══ DATA LISTING

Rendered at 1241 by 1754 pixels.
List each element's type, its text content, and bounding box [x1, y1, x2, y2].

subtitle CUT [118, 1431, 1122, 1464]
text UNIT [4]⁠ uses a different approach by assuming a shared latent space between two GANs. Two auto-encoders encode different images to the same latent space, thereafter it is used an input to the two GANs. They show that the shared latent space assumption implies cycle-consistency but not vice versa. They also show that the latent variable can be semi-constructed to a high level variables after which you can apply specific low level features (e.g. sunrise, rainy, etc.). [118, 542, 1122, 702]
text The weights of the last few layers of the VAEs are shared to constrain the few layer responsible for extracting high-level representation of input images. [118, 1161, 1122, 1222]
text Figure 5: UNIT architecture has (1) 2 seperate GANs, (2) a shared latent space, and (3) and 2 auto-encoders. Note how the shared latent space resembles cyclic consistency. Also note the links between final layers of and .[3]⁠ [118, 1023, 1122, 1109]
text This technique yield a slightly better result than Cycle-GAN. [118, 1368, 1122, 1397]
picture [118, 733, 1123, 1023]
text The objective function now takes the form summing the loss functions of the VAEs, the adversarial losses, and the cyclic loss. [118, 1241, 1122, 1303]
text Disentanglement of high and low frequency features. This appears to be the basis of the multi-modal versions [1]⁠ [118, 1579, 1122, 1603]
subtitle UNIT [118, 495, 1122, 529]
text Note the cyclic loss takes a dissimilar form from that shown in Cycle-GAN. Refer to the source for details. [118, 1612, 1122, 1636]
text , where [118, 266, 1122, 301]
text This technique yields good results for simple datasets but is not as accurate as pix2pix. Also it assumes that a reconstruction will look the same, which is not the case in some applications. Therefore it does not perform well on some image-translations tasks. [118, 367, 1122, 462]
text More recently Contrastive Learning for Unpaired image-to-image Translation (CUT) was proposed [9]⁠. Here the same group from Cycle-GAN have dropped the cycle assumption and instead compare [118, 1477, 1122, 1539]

════
══ DATA LISTING

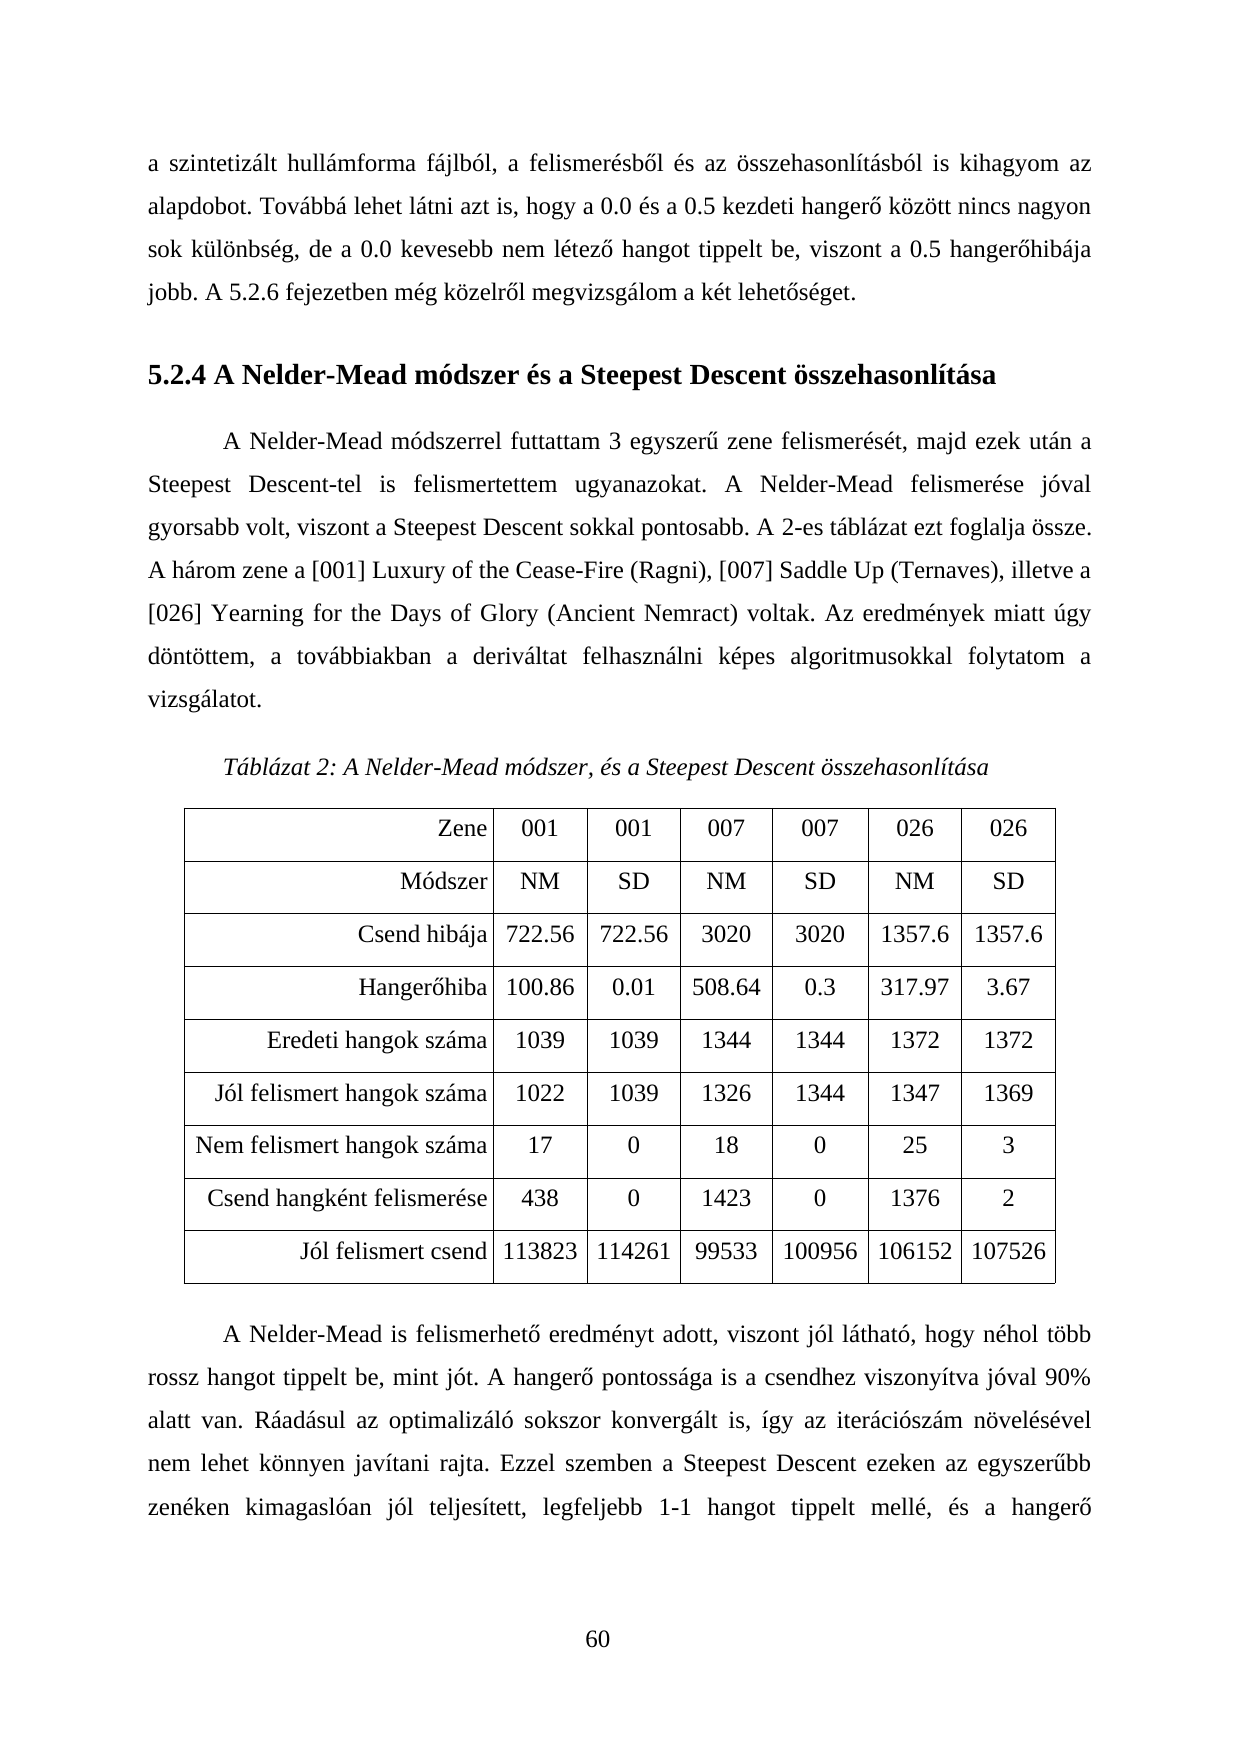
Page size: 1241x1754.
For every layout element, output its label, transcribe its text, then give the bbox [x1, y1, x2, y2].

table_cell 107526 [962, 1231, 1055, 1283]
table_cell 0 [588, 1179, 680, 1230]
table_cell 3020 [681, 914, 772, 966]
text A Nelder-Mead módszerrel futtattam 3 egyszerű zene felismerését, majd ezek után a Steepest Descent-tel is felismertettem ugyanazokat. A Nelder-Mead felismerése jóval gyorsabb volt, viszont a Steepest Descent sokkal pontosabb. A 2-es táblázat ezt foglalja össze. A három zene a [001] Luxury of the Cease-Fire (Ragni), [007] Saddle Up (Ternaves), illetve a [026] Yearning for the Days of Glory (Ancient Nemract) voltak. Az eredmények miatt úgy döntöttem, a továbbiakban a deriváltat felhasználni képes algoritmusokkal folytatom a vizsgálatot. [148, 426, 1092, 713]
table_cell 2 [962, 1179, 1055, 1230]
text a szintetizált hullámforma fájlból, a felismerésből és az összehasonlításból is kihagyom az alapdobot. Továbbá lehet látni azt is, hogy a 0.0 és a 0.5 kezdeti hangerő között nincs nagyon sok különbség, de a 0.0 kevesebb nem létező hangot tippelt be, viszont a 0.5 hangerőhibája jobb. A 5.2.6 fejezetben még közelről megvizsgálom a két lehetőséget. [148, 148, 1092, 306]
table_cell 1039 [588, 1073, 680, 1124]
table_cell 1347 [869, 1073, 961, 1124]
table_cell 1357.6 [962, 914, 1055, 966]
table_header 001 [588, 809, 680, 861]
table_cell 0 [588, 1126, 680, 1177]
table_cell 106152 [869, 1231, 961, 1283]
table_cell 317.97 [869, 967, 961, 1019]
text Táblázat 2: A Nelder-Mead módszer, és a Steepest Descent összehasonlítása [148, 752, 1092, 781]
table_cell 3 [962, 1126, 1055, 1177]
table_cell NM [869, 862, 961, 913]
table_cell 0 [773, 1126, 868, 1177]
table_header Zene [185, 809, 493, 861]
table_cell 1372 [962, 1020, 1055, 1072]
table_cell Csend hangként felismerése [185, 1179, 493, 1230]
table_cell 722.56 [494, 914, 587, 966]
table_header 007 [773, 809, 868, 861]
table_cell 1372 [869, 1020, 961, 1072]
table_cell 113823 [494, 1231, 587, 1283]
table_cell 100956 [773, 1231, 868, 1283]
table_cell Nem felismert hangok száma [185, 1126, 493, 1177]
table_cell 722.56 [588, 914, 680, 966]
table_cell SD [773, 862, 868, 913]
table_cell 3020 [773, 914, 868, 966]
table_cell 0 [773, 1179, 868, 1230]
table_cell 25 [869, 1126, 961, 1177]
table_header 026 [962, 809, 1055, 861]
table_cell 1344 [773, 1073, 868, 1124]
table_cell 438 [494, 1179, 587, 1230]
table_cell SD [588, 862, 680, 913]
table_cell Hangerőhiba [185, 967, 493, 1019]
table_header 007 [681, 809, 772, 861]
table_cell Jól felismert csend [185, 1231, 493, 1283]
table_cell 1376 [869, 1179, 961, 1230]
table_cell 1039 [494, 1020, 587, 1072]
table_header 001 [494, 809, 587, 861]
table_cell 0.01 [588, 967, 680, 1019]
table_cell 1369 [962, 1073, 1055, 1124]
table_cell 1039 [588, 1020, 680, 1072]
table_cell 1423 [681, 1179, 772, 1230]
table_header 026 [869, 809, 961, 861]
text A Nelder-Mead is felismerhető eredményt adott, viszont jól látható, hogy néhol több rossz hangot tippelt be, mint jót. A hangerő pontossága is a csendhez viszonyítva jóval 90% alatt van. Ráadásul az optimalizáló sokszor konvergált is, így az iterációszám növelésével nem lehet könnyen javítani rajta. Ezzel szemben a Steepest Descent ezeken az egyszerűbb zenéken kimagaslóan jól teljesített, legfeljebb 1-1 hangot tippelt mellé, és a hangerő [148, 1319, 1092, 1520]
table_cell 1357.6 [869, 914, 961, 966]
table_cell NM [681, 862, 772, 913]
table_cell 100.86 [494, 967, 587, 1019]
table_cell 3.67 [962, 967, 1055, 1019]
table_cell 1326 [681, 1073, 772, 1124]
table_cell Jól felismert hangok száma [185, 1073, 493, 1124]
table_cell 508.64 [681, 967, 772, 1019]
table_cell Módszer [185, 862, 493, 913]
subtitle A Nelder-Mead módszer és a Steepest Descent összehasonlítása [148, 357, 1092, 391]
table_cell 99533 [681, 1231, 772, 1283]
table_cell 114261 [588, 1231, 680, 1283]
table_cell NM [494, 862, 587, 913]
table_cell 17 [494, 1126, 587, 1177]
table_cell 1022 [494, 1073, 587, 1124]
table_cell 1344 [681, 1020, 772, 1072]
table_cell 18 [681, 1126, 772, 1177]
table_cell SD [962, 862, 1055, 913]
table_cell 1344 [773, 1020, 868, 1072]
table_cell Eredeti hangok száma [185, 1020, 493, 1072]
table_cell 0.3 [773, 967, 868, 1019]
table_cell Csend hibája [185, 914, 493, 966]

════
══ DATA LISTING

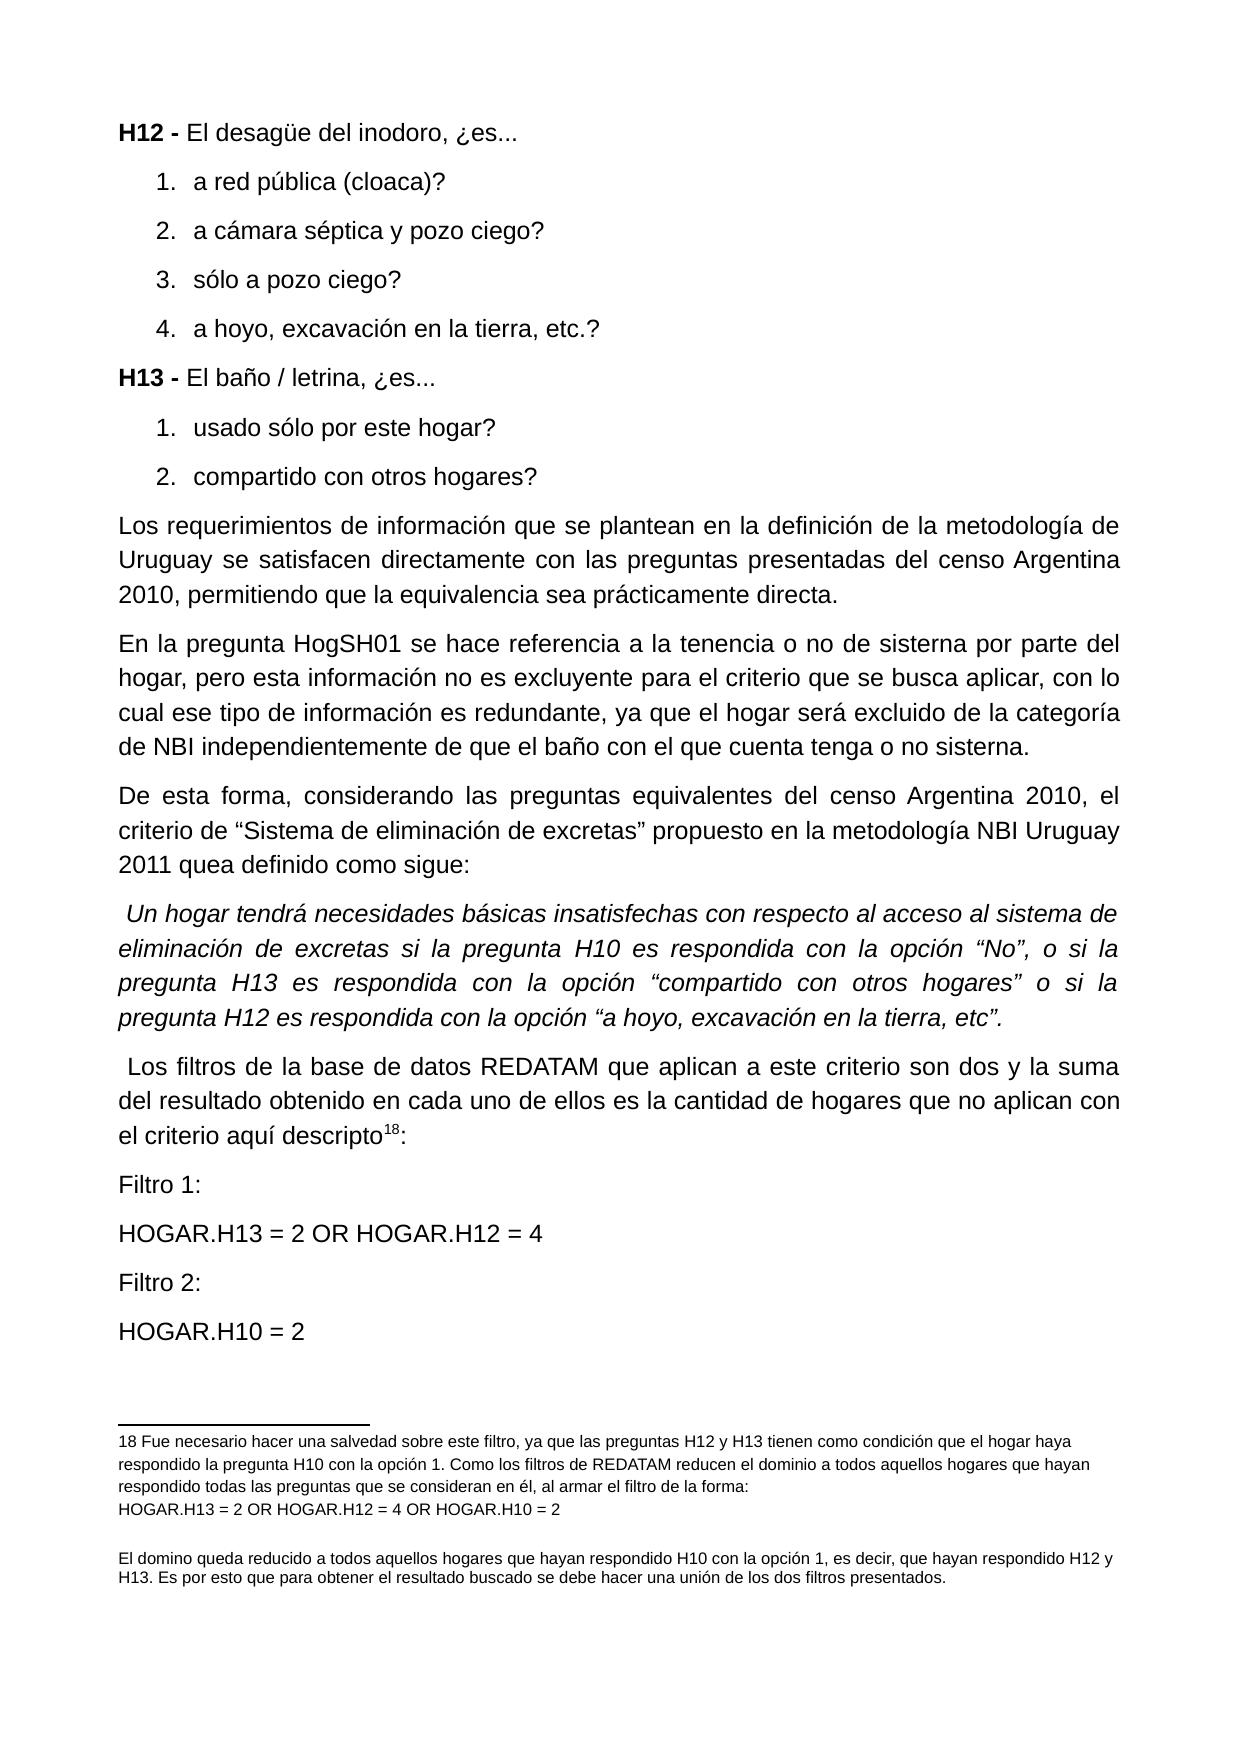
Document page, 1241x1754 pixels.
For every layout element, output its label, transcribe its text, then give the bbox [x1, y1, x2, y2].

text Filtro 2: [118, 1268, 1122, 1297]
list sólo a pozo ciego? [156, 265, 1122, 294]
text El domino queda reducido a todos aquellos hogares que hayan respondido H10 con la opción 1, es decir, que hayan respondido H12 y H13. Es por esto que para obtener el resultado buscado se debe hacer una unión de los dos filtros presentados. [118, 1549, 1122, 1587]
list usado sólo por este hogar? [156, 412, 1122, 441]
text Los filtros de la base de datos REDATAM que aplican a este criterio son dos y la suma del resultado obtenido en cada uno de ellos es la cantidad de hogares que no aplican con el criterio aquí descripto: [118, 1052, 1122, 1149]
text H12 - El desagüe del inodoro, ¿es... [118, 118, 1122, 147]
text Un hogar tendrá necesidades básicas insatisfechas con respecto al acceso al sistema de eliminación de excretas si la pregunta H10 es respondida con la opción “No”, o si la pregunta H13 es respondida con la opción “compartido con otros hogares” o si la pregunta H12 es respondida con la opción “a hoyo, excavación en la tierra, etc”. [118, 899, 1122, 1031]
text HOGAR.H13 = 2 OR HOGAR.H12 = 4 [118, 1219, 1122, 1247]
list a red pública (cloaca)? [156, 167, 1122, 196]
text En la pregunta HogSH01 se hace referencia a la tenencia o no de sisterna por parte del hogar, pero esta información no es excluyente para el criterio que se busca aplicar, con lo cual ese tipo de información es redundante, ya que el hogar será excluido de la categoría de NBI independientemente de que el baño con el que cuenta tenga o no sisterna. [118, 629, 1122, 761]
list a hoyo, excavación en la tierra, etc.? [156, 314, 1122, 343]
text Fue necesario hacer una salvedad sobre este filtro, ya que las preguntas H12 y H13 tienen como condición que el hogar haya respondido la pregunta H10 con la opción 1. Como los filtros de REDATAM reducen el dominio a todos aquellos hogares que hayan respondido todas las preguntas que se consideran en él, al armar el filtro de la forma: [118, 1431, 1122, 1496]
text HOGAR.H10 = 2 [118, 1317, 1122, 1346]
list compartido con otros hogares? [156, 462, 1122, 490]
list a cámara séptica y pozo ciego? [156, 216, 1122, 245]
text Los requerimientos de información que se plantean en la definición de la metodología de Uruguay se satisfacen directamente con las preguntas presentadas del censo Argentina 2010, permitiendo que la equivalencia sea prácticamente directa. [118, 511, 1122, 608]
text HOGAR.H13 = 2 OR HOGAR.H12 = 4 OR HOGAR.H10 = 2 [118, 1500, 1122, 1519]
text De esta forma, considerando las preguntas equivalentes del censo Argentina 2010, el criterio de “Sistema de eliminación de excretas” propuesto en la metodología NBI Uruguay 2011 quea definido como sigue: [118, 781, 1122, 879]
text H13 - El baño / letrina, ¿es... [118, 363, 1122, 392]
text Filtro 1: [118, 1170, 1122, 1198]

════

Copy the records from the line with "Rendered at 1241 by 1754 pixels." to the line with "List each element's", swapping "bounding box" for "bbox" and leaving all else unchanged.

### TASK RESPONSE
Rendered at 1241 by 1754 pixels.
List each element's type, its text content, and bbox [x1, y1, x2, y2].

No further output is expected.